Charles-Maurice de Talleyrand |
“C’est plus qu’un crime, c’est
une faute!”
(Talleyrand,
a propósito da execução do Duque d’Enghien)
No salão de Ana
Pavlovna, a “falta” de Napoleão é tema de conversa logo no início de “Guerra e
Paz”. O aparente mau-gosto de Talleyrand tem origem na sua concepção do Estado.
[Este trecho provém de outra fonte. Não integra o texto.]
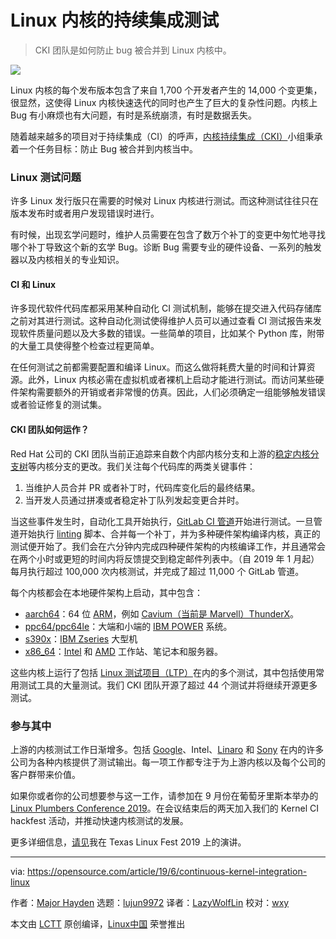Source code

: [#]: collector: (lujun9972)
[#]: translator: (LazyWolfLin)
[#]: reviewer: (wxy)
[#]: publisher: (wxy)
[#]: url: (https://linux.cn/article-11176-1.html)
[#]: subject: (Continuous integration testing for the Linux kernel)
[#]: via: (https://opensource.com/article/19/6/continuous-kernel-integration-linux)
[#]: author: (Major Hayden https://opensource.com/users/mhayden)

Linux 内核的持续集成测试
======

> CKI 团队是如何防止 bug 被合并到 Linux 内核中。

![](https://img.linux.net.cn/data/attachment/album/201908/02/112520aidijdddo9wwvbiv.jpg)

Linux 内核的每个发布版本包含了来自 1,700 个开发者产生的 14,000 个变更集，很显然，这使得 Linux 内核快速迭代的同时也产生了巨大的复杂性问题。内核上 Bug 有小麻烦也有大问题，有时是系统崩溃，有时是数据丢失。

随着越来越多的项目对于持续集成（CI）的呼声，[内核持续集成（CKI）][2]小组秉承着一个任务目标：防止 Bug 被合并到内核当中。

### Linux 测试问题

许多 Linux 发行版只在需要的时候对 Linux 内核进行测试。而这种测试往往只在版本发布时或者用户发现错误时进行。

有时候，出现玄学问题时，维护人员需要在包含了数万个补丁的变更中匆忙地寻找哪个补丁导致这个新的玄学 Bug。诊断 Bug 需要专业的硬件设备、一系列的触发器以及内核相关的专业知识。

#### CI 和 Linux

许多现代软件代码库都采用某种自动化 CI 测试机制，能够在提交进入代码存储库之前对其进行测试。这种自动化测试使得维护人员可以通过查看 CI 测试报告来发现软件质量问题以及大多数的错误。一些简单的项目，比如某个 Python 库，附带的大量工具使得整个检查过程更简单。

在任何测试之前都需要配置和编译 Linux。而这么做将耗费大量的时间和计算资源。此外，Linux 内核必需在虚拟机或者裸机上启动才能进行测试。而访问某些硬件架构需要额外的开销或者非常慢的仿真。因此，人们必须确定一组能够触发错误或者验证修复的测试集。

#### CKI 团队如何运作？

Red Hat 公司的 CKI 团队当前正追踪来自数个内部内核分支和上游的[稳定内核分支树][3]等内核分支的更改。我们关注每个代码库的两类关键事件：

  1. 当维护人员合并 PR 或者补丁时，代码库变化后的最终结果。
  2. 当开发人员通过拼凑或者稳定补丁队列发起变更合并时。

当这些事件发生时，自动化工具开始执行，[GitLab CI 管道][4]开始进行测试。一旦管道开始执行 [linting][5] 脚本、合并每一个补丁，并为多种硬件架构编译内核，真正的测试便开始了。我们会在六分钟内完成四种硬件架构的内核编译工作，并且通常会在两个小时或更短的时间内将反馈提交到稳定邮件列表中。（自 2019 年 1 月起）每月执行超过 100,000 次内核测试，并完成了超过 11,000 个 GitLab 管道。 

每个内核都会在本地硬件架构上启动，其中包含：

* [aarch64][6]：64 位 [ARM][7]，例如 [Cavium（当前是 Marvell）ThunderX][8]。
* [ppc64/ppc64le][9]：大端和小端的 [IBM POWER][10] 系统。
* [s390x][11]：[IBM Zseries][12] 大型机
* [x86_64][13]：[Intel][14] 和 [AMD][15] 工作站、笔记本和服务器。

这些内核上运行了包括 [Linux 测试项目（LTP）][16]在内的多个测试，其中包括使用常用测试工具的大量测试。我们 CKI 团队开源了超过 44 个测试并将继续开源更多测试。

### 参与其中

上游的内核测试工作日渐增多。包括 [Google][17]、Intel、[Linaro][18] 和 [Sony][19] 在内的许多公司为各种内核提供了测试输出。每一项工作都专注于为上游内核以及每个公司的客户群带来价值。

如果你或者你的公司想要参与这一工作，请参加在 9 月份在葡萄牙里斯本举办的 [Linux Plumbers Conference 2019][20]。在会议结束后的两天加入我们的 Kernel CI hackfest 活动，并推动快速内核测试的发展。

更多详细信息，[请见][21]我在 Texas Linux Fest 2019 上的演讲。

--------------------------------------------------------------------------------

via: https://opensource.com/article/19/6/continuous-kernel-integration-linux

作者：[Major Hayden][a]
选题：[lujun9972][b]
译者：[LazyWolfLin](https://github.com/LazyWolfLin)
校对：[wxy](https://github.com/wxy)

本文由 [LCTT](https://github.com/LCTT/TranslateProject) 原创编译，[Linux中国](https://linux.cn/) 荣誉推出

[a]: https://opensource.com/users/mhayden
[b]: https://github.com/lujun9972
[1]: https://opensource.com/sites/default/files/styles/image-full-size/public/lead-images/linux_kernel_clang_vscode.jpg?itok=fozZ4zrr "Linux kernel source code (C) in Visual Studio Code"
[2]: https://cki-project.org/
[3]: https://www.kernel.org/doc/html/latest/process/stable-kernel-rules.html
[4]: https://docs.gitlab.com/ee/ci/pipelines.html
[5]: https://en.wikipedia.org/wiki/Lint_(software)
[6]: https://en.wikipedia.org/wiki/ARM_architecture
[7]: https://www.arm.com/
[8]: https://www.marvell.com/server-processors/thunderx-arm-processors/
[9]: https://en.wikipedia.org/wiki/Ppc64
[10]: https://www.ibm.com/it-infrastructure/power
[11]: https://en.wikipedia.org/wiki/Linux_on_z_Systems
[12]: https://www.ibm.com/it-infrastructure/z
[13]: https://en.wikipedia.org/wiki/X86-64
[14]: https://www.intel.com/
[15]: https://www.amd.com/
[16]: https://github.com/linux-test-project/ltp
[17]: https://www.google.com/
[18]: https://www.linaro.org/
[19]: https://www.sony.com/
[20]: https://www.linuxplumbersconf.org/
[21]: https://docs.google.com/presentation/d/1T0JaRA0wtDU0aTWTyASwwy_ugtzjUcw_ZDmC5KFzw-A/edit?usp=sharing

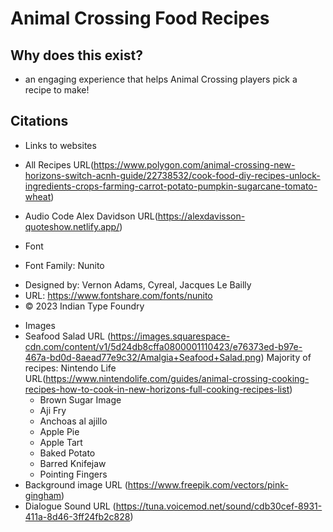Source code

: # Animal Crossing Food Recipes

## Why does this exist? 
- an engaging experience that helps Animal Crossing players pick a recipe to make!  
## Citations
- Links to websites 
- All Recipes URL(https://www.polygon.com/animal-crossing-new-horizons-switch-acnh-guide/22738532/cook-food-diy-recipes-unlock-ingredients-crops-farming-carrot-potato-pumpkin-sugarcane-tomato-wheat)
- Audio Code Alex Davidson URL(https://alexdavisson-quoteshow.netlify.app/)

- Font
- Font Family: Nunito
 * Designed by: Vernon Adams, Cyreal, Jacques Le Bailly
 * URL: https://www.fontshare.com/fonts/nunito
 * © 2023 Indian Type Foundry 


- Images 
- Seafood Salad URL (https://images.squarespace-cdn.com/content/v1/5d24db8cffa0800001110423/e76373ed-b97e-467a-bd0d-8aead77e9c32/Amalgia+Seafood+Salad.png)
Majority of recipes: Nintendo Life URL(https://www.nintendolife.com/guides/animal-crossing-cooking-recipes-how-to-cook-in-new-horizons-full-cooking-recipes-list)
  - Brown Sugar Image 
  - Aji Fry
  - Anchoas al ajillo
  - Apple Pie
  - Apple Tart
  - Baked Potato
  - Barred Knifejaw
  - Pointing Fingers
- Background image URL (https://www.freepik.com/vectors/pink-gingham)
-  Dialogue Sound URL (https://tuna.voicemod.net/sound/cdb30cef-8931-411a-8d46-3ff24fb2c828)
É graças a ela que está pronto a compreender um crime, se necessário por razões
políticas, mas não a falta de inteligência no caminho da ambição. Claro que
isto tem a marca de Maquiavel.
Como diz Cassirer,
este teórico da política há muito deixou de ser uma das encarnações do Diabo,
sendo reconhecido, já desde os finais do século XVIII, o seu “realismo” e a sua
honestidade intelectual. É um erro, sem dúvida, julgar um Estado como uma
pessoa. E os que querem “cavalgar” os seus tentáculos têm que conhecer a
natureza do monstro.
Isto serve de
introdução a um comentário sobre a crise em que balouçamos e sobre alguns dos
seus protagonistas. É pensando naquela doutrina “realista” do Estado que me
sinto tentado a considerar o nosso Sócrates como um político maquiavélico,
capaz, por exemplo, como sugerem alguns “analistas”, de precipitar a crise,
desrespeitando um formalismo essencial (
na apresentação do PEC IV), para provocar eleições no momento mais favorável
para o partido com ele à frente.
Mas talvez o “crime”,
que neste caso é o agravamento das dificuldades dos portugueses seja, antes do
mais, uma “falta”, no sentido de Talleyrand. É que a sua ambição (legítima,
porque é melhor para todos que a política seja movida por uma paixão política,
como é a ambição do poder, do que pelo o
desejo de encher os bolsos ou o oportunismo das clientelas) expôs demasiado a
sua personalidade, a ponto de quase ninguém querer ver uma solução com ele,
pese embora o facto dos que vierem poderem não ter a mesma “fibra”.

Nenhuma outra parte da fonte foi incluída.